With the ocean providing over half the oxygen we breathe and being a major source of food for the world’s population, there is a critical need for action and we all have the ability to make change.

The facts:

  • Each year, at least eight million tonnes of plastics flow into the ocean – which is equivalent to dumping the contents of one garbage truck into the ocean every minute. If no action is taken, this is expected to increase to two per minute by 2030 and four per minute by 2050 [1]
  • Stormwater is recognised as the key source of pollution in our urban waterways and the vast majority of marine debris entering Australian waters is land-based and generated locally [3,4]
  • Every time it rains, stormwater runoff from most urban areas within Australia flows to our waterways and oceans without any stormwater treatment to remove pollutants (including plastics). Where stormwater treatment assets are present to capture pollutants, they seldom receive appropriate maintenance, meaning captured pollutants aren’t removed – often making the assets completely ineffective.
  • The degradation of our waterways and oceans is a public health risk and has a direct impact to our economy, with the ban on commercial fishing and cautions around consumption of fish products from Sydney Harbour due to pollution [5] as just one current example
  • A recent national survey found that the number one concern for Australians when it comes to population growth is marine and waterway health – rated higher than traffic congestion, competition for jobs and housing density [6]
  • The solutions to mitigate the aforementioned problems are available and cost-effective. However, the future cost to rectify these problems and implement appropriate solutions will only increase unless urgent action is undertaken now.

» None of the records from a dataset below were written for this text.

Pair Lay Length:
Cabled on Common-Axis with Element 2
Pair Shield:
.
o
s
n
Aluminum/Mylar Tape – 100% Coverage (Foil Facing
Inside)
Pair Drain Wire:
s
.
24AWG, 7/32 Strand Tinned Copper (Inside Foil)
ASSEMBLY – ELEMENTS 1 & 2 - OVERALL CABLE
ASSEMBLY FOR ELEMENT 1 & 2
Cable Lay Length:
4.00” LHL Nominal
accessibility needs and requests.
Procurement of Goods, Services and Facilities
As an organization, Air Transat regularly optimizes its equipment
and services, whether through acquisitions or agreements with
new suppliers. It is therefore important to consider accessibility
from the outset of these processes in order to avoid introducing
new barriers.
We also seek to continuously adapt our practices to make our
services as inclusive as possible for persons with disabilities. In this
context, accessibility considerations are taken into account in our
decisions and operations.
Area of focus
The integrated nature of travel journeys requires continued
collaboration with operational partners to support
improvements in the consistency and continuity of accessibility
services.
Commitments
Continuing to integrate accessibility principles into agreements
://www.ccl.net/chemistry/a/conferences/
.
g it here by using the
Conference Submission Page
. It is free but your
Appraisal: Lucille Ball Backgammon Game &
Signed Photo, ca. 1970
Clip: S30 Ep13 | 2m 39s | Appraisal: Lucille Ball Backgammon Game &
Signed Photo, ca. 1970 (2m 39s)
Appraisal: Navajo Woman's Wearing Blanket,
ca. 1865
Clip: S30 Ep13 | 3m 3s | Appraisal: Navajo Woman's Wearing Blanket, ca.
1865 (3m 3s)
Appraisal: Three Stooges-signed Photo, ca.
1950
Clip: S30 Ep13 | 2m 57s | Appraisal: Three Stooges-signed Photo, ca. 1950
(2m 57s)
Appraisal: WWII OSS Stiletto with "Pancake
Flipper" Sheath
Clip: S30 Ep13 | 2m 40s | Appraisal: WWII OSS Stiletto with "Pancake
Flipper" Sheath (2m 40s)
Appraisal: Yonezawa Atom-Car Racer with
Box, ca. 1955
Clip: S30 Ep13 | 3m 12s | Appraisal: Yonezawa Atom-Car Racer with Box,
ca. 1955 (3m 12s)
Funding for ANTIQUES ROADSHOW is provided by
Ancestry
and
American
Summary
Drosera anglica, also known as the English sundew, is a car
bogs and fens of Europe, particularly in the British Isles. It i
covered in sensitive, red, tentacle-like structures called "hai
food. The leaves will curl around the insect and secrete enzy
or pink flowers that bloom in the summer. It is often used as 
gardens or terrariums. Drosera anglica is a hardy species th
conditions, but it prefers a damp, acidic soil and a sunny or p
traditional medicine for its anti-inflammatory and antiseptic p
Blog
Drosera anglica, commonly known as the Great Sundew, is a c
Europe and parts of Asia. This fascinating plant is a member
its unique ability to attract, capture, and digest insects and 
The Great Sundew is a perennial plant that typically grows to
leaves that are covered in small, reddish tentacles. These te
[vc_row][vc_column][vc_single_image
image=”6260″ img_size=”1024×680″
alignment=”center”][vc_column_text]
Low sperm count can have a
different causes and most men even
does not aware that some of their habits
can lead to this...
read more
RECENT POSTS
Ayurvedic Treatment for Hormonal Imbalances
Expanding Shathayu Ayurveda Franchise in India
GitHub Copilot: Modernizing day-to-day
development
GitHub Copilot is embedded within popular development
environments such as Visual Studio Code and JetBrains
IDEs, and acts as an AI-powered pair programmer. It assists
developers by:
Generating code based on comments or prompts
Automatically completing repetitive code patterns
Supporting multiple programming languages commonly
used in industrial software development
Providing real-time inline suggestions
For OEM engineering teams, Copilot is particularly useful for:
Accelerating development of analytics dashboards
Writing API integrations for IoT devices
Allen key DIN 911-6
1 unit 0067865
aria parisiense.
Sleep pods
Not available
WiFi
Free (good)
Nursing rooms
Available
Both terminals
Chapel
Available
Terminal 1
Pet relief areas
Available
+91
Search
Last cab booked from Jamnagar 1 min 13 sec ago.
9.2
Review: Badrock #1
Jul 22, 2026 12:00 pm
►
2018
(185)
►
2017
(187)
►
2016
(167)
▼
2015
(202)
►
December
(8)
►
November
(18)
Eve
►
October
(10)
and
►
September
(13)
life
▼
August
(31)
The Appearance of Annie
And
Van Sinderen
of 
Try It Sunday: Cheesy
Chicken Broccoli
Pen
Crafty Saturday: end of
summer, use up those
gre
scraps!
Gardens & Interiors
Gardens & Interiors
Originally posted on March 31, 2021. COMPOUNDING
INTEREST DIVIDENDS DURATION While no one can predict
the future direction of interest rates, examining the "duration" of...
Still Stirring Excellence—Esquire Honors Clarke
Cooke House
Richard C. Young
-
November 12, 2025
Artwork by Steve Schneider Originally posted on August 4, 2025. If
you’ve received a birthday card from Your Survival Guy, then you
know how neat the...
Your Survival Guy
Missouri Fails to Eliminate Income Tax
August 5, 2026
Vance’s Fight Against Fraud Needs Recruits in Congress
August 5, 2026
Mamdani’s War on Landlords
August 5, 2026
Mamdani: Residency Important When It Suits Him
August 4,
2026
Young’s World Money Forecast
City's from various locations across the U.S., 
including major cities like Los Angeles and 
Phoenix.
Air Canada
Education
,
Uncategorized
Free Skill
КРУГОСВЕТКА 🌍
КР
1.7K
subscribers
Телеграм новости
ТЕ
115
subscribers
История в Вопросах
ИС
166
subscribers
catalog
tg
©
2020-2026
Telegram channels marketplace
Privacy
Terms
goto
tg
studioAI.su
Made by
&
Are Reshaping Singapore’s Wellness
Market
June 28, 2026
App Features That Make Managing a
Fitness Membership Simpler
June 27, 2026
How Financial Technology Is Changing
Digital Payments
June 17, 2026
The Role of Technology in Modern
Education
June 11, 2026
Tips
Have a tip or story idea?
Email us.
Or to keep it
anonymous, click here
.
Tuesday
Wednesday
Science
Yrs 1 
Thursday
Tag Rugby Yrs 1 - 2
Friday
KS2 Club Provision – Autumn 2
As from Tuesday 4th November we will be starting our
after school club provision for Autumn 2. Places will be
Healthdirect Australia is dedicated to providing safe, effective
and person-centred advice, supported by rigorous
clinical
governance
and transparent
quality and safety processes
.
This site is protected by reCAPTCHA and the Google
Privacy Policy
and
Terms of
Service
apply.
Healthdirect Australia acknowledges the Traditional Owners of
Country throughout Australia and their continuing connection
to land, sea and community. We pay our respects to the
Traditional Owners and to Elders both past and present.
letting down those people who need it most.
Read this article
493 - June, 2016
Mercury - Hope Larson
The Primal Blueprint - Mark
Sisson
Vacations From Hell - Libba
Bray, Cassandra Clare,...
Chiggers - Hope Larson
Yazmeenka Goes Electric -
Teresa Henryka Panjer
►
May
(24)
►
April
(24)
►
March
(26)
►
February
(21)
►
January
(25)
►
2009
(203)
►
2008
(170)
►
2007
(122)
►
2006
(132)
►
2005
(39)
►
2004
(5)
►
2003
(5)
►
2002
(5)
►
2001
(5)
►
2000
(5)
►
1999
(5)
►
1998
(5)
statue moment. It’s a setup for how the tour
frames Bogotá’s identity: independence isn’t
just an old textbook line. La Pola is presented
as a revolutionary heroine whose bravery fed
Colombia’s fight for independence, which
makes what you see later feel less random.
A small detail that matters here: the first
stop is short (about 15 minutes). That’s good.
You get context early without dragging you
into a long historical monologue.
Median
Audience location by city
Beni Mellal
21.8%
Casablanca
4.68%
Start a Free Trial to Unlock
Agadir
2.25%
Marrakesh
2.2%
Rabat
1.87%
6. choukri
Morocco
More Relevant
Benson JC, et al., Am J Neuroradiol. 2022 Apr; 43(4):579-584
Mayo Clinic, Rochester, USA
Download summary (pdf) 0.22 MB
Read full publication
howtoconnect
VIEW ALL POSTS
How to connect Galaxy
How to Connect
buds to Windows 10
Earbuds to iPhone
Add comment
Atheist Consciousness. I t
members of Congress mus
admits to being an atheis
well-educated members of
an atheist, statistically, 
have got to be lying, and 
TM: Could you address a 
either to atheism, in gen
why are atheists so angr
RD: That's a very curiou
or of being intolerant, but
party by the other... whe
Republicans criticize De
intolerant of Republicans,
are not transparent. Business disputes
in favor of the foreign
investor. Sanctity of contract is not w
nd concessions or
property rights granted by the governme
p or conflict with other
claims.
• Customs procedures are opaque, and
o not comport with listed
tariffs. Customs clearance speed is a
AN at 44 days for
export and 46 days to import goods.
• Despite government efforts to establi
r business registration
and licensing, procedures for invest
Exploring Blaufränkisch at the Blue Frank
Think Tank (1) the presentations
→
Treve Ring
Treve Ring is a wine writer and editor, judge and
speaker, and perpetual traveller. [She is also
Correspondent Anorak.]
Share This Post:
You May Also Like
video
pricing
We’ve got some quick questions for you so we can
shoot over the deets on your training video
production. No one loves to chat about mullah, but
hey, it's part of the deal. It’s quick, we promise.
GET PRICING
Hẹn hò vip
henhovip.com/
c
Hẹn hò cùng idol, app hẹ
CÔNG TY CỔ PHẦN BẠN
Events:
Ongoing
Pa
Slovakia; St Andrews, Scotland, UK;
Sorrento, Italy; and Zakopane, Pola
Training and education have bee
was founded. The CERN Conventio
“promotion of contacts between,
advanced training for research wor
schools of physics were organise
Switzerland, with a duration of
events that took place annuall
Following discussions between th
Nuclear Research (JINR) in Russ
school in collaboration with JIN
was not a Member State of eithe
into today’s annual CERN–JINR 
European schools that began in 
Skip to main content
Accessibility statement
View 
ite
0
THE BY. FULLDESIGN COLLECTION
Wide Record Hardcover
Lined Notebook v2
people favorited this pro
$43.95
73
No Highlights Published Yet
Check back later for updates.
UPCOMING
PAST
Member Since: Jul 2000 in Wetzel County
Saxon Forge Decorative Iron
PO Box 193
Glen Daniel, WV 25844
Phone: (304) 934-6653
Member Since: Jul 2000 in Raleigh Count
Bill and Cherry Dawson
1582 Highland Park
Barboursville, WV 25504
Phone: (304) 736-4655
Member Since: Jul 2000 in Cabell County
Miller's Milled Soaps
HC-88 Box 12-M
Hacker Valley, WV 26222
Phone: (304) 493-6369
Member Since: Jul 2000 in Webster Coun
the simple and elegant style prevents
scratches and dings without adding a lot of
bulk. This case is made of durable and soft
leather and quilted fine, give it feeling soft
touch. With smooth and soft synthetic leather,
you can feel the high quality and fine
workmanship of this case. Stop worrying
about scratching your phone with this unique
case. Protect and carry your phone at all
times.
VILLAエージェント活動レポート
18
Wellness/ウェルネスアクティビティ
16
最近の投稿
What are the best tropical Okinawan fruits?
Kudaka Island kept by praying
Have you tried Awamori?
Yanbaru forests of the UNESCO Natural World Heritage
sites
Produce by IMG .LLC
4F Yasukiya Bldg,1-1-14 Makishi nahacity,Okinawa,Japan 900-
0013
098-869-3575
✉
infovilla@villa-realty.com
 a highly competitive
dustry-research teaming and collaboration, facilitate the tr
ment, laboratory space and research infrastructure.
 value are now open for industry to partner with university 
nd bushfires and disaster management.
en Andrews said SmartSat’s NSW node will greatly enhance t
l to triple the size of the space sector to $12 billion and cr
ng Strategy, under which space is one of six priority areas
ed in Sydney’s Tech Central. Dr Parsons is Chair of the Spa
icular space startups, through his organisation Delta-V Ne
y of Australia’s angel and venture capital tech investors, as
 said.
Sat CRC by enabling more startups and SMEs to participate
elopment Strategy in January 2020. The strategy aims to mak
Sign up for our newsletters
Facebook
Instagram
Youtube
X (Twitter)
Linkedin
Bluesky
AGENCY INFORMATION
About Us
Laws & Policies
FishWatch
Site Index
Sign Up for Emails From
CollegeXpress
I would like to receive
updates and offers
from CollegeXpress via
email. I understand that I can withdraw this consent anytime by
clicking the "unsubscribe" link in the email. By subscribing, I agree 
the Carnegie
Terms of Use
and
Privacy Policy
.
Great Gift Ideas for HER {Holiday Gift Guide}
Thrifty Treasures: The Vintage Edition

Solutions exist. We need your help to implement them.

We are calling on Federal, State and local Government to collaboratively achieve the following key outcomes:

  • Appropriate stormwater management for all new development, including targets associated with litter (pollutants greater than 5mm in diameter) and other pollutants, such as suspended solids and nutrients
  • Appropriate management and continued maintenance of existing and new stormwater treatment assets (on both private and publicly owned land) by 2021
  • Zero discharge of litter from all urbanised areas within Australia by 2040

If we kill the oceans, we kill ourselves.


Jeremy Brown, Ocean Protect

[1] Ellen
MacArthur Foundation, 2017, The New
Plastics Economy: Rethinking the Future & Catalyzing Action

[2] Melbourne
Water, 2016, Management of the ecological
impacts of urban land and activities on waterways – Issues Paper: understanding
the science

[3] Dr Britta
Denise Hardesty, CSIRO, Committee Hansard,
26 February 2016, p. 1,;query=Id:%22committees/commsen/439759d8-696a-4708-b877-eaf069b0776f/0001%22;src1=sm1

[4] Britta Denise
Hardesty and Chris Wilcox, CSIRO,
Understanding the types, sources and at‐sea distribution of marine
debris in Australian waters,

[5] Department of Primary Industries, Fishing in Sydney Harbour,

[6] Survey commissioned by Ocean Protect and conducted by Pureprofile in January 2019. 1,000 Australians over 18 year olds and geographically segmented to represent the population.